The issue is occurring because server is trying to write on a closed tcp connection.
Restart might be cause of gocron job running in ‘very main’ function.

Below are the logs:

wrtite tcp error : serverIP -> Client IP : write: connection reset by peer

 panic: runtime error: index out of range
 goroutine 75 [running]:
 panic(0xa4b2a0, 0xc82000a0b0)
     /usr/local/go/src/runtime/panic.go:481 +0x3e6
 tcpUtils.(*TcpUtilsStruct).AddByteToOutputBuff(0xc82014eac0, 0x7e)
     /home/ec2-user/Havels/src/tcpUtils/tcpUtils.go:312 +0x94
 tcpUtils.(*TcpUtilsStruct).SendResponsePacket(0xc82014eac0, 0x3000, 0x20001900000000, 0x10a, 0x0, 0x0, 0x0, 0x0)
     /home/ec2-user/Havels/src/tcpUtils/tcpUtils.go:671 +0x30c
 sguUtils.(*SguUtilsStruct).SendWithRetry(0xc82014ea80, 0x3000, 0x20001900000000, 0x10a, 0x0, 0x0, 0x0, 0x0, 0x1)
     /home/ec2-user/Havels/src/sguUtils/sguUtils.go:1431 +0x1093
 created by itemUtils.HandleitemEvents.func1
     /home/ec2-user/Havels/src/itemUtils/itemUtils.go:1529 +0x1555

Here is the flow

itemUtils.HandleitemEvents.func1 -> calling SendWithRetry function as a goroutine

SendWithRetry making call to SendResponsePacket function

SendResponsePacket is calling AddByteToOutputBuff and the code is below:

func  (TcpUtilsStructPtr	*TcpUtilsStruct)   AddByteToOutputBuff( newByte byte){
       if (TcpUtilsStructPtr.outputBufferDipstick < MaxInOutBufferLength){
            TcpUtilsStructPtr.responseLineBuff[TcpUtilsStructPtr.outputBufferWritePtr] = newByte
			TcpUtilsStructPtr.outputBufferWritePtr++
            TcpUtilsStructPtr.outputBufferWritePtr &= (MaxInOutBufferLength-1)
            TcpUtilsStructPtr.outputBufferDipstick++
            
        } else {
            //should be spinning here till thread empties buffer.
            //TBD
            logger.Println("Warning! Output Buff is full");
        }
    }

And after that we are getting above panic, and application is getting crashed.

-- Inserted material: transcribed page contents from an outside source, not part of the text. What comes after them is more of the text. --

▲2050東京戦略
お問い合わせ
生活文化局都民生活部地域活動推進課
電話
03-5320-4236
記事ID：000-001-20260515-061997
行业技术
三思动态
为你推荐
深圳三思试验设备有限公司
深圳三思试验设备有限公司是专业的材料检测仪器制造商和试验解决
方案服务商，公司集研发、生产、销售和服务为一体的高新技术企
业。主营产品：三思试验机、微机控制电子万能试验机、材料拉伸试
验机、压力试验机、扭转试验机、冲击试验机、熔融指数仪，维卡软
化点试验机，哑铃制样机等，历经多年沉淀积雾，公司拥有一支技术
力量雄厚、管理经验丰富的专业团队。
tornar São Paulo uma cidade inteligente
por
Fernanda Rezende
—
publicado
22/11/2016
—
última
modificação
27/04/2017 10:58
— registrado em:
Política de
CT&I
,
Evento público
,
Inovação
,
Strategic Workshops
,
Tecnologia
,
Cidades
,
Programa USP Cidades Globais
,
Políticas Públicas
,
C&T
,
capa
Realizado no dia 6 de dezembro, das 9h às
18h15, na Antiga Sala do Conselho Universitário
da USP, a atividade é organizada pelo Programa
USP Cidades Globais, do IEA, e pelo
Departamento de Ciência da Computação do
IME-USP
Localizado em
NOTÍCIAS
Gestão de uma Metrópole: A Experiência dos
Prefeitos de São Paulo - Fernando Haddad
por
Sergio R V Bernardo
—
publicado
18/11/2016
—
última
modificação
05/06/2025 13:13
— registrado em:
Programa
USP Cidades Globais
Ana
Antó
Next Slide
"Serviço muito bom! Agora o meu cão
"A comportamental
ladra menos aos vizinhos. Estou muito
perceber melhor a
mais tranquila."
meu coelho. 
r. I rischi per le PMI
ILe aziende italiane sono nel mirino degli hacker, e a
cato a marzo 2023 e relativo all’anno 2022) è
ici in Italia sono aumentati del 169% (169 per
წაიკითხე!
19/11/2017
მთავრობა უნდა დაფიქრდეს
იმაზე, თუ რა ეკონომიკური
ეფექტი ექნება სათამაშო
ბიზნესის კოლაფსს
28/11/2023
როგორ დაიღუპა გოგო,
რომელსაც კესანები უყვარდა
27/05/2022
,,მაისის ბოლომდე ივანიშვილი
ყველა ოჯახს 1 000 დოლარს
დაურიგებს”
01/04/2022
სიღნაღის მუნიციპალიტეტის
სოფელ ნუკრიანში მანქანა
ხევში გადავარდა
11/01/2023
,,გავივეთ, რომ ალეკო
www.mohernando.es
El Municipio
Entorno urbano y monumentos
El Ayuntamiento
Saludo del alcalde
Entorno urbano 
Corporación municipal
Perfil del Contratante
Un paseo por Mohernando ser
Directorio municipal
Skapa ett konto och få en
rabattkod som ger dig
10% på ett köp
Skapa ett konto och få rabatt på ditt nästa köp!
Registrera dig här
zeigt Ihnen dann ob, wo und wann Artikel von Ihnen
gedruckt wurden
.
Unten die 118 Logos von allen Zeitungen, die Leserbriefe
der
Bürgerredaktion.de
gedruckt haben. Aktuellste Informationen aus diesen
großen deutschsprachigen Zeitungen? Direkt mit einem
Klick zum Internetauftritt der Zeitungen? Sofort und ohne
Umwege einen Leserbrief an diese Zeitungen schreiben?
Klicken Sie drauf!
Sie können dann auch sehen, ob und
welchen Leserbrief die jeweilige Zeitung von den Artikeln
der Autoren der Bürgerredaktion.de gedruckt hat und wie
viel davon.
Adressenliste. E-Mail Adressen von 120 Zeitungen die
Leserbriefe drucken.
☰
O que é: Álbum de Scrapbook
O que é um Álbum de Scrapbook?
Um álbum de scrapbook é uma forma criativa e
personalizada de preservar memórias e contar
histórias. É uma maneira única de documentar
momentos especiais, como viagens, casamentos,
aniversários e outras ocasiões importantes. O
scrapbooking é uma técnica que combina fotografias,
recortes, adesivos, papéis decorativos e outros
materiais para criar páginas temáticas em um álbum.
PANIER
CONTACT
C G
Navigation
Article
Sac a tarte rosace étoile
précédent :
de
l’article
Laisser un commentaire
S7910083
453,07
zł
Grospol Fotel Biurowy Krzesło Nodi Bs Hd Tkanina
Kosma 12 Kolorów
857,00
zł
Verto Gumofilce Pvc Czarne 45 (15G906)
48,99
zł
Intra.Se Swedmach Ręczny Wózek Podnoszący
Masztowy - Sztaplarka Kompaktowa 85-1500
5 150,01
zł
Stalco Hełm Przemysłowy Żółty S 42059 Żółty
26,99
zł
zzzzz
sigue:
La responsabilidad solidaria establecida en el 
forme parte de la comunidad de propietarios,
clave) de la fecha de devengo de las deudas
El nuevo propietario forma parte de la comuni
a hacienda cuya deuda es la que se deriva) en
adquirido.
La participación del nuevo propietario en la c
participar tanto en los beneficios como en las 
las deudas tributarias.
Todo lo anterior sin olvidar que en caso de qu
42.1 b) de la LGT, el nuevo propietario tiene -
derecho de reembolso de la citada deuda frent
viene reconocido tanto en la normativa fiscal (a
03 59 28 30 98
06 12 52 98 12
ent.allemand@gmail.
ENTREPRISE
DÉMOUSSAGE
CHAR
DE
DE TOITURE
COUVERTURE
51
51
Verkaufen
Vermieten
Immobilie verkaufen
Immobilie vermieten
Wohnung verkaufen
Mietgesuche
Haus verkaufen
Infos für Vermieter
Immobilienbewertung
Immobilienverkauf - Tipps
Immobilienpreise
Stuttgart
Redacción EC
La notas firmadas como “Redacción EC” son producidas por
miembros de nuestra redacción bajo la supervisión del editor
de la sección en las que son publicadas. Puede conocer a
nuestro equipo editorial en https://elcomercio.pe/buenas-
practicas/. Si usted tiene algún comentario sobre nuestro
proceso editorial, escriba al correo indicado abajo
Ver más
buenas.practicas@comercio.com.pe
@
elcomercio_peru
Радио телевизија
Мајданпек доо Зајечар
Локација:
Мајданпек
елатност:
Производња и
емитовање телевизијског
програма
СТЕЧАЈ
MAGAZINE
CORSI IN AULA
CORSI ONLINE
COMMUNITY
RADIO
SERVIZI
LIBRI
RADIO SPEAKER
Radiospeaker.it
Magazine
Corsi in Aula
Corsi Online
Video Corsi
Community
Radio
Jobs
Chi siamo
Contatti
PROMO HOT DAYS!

nathankerr · May 12, 2017, 7:46am

In general, panic crashes the program.

In this case it did so because the code tried to access an “index out of range” at /home/ec2-user/Havels/src/tcpUtils/tcpUtils.go:312. Assuming that the following is line 312:

TcpUtilsStructPtr.responseLineBuff[TcpUtilsStructPtr.outputBufferWritePtr] = newByte

This means that TcpUtilsStructPtr.outputBufferWritePtr is less that 0 or greater than len(TcpUtilsStructPtr.responseLineBuff)-1.

From looking at this code, I think this is supposed to be some sort of a circular buffer. In which case,

TcpUtilsStructPtr.outputBufferWritePtr &= (MaxInOutBufferLength-1)

should be:

TcpUtilsStructPtr.outputBufferWritePtr %= MaxInOutBufferLength

Also, instead of using MaxInOutBufferLength use len(TcpUtilsStructPtr.responseLineBuff) because the actual buffer could be changed somewhere else in the code, which is probably what happened here.

system · August 10, 2017, 7:47am

This topic was automatically closed 90 days after the last reply. New replies are no longer allowed.